Obama’s Big Sellout: Matt Taibbi’s Latest Rolling Stone Piece
The term must-read gets thrown around a lot. I’m guilty of overusing it at times.
But I appreciated Obama’s Big Sellout so much, I bought a 2-year subscription to Rolling Stone right after reading it. That will bring the total number of magazines I subscribe to two.
Matt Taibbi’s latest is an important piece. It goes beyond partisan politics, pointing out how guilty both parties are. He lays out the web of connections between Wall Street and D.C.

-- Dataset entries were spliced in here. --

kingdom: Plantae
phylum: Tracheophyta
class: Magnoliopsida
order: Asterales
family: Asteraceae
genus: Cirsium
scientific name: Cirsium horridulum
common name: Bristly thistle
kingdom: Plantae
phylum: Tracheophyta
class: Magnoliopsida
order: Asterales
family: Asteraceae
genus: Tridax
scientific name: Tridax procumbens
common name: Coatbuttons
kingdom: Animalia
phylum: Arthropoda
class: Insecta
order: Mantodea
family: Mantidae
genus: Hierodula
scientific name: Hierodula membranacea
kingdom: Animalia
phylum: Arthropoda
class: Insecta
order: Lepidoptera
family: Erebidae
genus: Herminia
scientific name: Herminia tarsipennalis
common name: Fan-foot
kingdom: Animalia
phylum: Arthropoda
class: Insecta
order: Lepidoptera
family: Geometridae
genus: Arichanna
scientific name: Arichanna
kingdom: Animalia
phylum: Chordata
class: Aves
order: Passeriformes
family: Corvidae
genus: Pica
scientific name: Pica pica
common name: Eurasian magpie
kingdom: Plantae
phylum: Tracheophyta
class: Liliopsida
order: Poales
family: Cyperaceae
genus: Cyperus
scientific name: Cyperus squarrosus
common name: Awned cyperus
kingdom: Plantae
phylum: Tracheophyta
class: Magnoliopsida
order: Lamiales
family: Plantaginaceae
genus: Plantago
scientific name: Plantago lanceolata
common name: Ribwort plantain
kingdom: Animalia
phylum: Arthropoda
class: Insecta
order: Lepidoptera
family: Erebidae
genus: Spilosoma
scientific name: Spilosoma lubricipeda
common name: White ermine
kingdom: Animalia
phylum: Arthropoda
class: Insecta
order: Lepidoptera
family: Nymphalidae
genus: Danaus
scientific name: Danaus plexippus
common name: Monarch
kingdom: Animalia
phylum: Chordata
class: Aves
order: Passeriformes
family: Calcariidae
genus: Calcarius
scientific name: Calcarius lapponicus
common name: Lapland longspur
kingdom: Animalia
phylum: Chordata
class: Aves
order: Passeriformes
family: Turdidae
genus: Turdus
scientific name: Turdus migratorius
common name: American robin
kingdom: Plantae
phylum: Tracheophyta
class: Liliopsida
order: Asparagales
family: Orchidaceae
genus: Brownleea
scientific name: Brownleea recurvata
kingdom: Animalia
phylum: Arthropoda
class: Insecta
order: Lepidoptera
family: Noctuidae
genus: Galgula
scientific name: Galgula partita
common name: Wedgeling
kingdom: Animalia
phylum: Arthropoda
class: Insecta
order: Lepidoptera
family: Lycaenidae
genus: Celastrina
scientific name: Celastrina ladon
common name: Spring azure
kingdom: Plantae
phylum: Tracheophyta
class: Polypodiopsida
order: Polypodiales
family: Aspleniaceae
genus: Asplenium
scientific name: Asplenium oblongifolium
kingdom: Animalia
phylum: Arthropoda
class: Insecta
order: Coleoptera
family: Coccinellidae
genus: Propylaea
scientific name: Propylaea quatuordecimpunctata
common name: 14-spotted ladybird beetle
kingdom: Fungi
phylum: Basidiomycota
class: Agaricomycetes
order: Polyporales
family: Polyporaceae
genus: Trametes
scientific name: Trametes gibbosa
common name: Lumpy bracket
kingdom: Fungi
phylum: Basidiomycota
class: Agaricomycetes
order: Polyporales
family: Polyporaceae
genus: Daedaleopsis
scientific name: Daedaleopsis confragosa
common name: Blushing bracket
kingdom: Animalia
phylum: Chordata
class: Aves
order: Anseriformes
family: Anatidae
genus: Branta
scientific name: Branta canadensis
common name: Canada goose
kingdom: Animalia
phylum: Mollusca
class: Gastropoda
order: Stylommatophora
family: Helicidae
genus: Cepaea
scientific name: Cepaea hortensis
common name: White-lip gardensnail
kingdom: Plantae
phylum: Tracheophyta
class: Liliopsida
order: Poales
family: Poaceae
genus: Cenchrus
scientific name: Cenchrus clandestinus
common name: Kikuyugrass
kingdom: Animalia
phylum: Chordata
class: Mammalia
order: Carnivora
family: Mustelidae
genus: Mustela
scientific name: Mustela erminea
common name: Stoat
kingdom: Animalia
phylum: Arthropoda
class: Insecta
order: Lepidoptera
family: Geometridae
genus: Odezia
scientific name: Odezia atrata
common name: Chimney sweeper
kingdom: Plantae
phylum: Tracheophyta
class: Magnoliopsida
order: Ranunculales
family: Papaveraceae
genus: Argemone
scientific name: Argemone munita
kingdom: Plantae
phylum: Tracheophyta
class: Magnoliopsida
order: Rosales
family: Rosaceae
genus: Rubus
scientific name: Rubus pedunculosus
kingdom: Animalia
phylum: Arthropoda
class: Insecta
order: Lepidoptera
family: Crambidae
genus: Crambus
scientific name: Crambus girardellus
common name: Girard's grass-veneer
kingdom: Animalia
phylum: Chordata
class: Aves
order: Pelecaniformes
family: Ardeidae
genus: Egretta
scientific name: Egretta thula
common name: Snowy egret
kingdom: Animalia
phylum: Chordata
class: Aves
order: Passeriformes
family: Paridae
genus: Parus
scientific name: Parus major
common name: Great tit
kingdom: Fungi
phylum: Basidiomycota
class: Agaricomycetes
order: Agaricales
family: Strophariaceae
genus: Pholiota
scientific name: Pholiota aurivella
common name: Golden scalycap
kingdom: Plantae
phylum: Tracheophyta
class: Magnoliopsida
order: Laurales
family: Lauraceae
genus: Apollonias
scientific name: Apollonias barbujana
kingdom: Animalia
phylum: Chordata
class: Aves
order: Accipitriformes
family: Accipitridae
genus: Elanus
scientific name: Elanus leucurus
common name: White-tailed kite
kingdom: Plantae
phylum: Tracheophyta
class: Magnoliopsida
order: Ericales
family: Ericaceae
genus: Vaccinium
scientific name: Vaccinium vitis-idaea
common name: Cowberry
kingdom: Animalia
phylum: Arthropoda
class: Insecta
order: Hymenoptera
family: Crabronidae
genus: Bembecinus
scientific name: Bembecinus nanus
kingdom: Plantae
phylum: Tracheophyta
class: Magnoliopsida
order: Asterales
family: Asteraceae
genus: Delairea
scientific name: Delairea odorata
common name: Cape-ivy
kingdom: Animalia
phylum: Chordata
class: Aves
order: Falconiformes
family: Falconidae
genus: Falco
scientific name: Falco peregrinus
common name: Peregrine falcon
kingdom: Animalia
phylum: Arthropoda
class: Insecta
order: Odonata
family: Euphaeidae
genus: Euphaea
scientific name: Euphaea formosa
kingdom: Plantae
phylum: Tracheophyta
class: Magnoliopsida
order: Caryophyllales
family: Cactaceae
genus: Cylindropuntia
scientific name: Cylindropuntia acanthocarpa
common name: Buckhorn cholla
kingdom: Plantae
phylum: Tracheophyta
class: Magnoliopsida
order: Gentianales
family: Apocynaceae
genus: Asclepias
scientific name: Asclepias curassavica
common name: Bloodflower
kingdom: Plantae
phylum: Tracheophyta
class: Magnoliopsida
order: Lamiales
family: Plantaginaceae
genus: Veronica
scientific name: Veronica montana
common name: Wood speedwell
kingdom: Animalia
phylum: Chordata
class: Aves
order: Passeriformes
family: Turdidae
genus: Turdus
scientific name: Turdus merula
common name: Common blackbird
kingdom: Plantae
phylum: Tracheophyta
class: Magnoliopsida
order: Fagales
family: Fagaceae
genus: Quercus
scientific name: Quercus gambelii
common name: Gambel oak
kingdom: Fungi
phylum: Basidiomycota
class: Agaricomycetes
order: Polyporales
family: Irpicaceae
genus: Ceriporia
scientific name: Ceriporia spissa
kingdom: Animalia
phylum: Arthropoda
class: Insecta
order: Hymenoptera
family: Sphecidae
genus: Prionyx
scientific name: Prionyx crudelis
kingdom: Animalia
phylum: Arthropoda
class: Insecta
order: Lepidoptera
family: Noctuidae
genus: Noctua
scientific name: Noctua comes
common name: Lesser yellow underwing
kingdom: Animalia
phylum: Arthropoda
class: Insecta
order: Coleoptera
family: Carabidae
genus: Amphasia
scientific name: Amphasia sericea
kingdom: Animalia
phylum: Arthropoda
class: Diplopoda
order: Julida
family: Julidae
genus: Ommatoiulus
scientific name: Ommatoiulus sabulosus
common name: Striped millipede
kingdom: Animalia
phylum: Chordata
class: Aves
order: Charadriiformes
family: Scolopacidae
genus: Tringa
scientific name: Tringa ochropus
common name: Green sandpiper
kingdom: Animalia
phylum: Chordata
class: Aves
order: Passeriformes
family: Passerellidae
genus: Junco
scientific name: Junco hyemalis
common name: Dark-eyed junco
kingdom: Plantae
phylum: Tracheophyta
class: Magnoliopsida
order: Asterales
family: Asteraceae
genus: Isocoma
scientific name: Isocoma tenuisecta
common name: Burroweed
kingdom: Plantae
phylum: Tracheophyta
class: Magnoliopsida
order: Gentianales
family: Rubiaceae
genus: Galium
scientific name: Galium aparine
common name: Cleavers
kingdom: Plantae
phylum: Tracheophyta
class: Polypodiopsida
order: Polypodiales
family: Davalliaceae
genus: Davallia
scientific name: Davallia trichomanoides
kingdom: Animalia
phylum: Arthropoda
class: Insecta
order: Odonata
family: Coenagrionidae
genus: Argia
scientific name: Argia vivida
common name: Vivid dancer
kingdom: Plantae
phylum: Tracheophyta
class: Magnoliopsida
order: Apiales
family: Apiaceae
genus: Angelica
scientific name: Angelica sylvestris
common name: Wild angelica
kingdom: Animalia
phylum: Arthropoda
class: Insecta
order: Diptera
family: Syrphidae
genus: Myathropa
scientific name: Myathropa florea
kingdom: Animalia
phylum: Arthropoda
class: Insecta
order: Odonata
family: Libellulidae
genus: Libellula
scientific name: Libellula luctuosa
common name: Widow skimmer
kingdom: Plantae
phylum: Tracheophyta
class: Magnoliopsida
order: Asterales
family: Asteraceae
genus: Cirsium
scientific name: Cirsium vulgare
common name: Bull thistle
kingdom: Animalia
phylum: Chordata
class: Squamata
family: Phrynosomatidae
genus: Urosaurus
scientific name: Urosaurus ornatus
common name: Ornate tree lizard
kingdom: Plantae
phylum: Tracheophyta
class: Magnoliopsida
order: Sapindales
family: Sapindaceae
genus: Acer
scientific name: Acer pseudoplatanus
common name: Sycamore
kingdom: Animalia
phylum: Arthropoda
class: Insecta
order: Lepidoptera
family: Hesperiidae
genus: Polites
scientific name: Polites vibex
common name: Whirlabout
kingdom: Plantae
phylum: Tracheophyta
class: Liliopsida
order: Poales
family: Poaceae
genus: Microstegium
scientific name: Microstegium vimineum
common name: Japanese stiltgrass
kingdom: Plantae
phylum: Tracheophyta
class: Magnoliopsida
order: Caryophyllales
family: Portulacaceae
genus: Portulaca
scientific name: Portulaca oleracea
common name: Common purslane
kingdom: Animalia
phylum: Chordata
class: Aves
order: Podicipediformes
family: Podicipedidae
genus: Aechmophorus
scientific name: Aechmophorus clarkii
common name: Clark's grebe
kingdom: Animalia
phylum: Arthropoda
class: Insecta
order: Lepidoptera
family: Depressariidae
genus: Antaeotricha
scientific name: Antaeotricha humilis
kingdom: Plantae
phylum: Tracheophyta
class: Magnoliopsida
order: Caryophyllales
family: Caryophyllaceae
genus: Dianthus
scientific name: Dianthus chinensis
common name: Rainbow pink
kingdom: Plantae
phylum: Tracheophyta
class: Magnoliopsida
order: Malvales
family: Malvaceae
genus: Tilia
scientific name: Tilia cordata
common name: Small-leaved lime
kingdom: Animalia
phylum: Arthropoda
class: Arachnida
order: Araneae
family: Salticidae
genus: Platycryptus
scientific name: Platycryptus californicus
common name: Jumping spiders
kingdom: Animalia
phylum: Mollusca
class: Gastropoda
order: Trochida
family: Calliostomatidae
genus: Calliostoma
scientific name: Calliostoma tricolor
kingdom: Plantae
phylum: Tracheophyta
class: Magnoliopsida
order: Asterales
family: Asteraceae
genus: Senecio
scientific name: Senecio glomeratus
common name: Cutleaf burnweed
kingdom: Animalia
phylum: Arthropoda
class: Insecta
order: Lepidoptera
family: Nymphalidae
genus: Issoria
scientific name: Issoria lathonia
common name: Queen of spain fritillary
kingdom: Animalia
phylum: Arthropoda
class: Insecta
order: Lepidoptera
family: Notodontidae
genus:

He explains how they are responsible for past bubbles, and are in the process of blowing new ones. I’ll post the intro, but read the whole thing if you have time (and pass it along):
Barack Obama ran for president as a man of the people, standing up to Wall Street as the global economy melted down in that fateful fall of 2008. He pushed a tax plan to soak the rich, ripped NAFTA for hurting the middle class and tore into John McCain for supporting a bankruptcy bill that sided with wealthy bankers “at the expense of hardworking Americans.” Obama may not have run to the left of Samuel Gompers or Cesar Chavez, but it’s not like you saw him on the campaign trail flanked by bankers from Citigroup and Goldman Sachs. What inspired supporters who pushed him to his historic win was the sense that a genuine outsider was finally breaking into an exclusive club, that walls were being torn down, that things were, for lack of a better or more specific term, changing.
But then he got elected.
Read the rest here. A good piece to forward to die-hard Obama fans still clinging to Hope. Hey, I voted for the guy too. But it’s time to abandon ship. His administration is a complete disaster. It’s a continuation of rampant corruption and kick-the-can economics.
It would send a nice message if everybody bought a newsstand copy. Or a subscription to RS. Let them know we want more of this kind of reporting. Matt Taibbi’s last piece, The Great American Bubble Machine, woke millions up to Wall Street’s looting. If we don’t support the few groundbreaking outlets left, they’re all gonna go the way of Portfolio.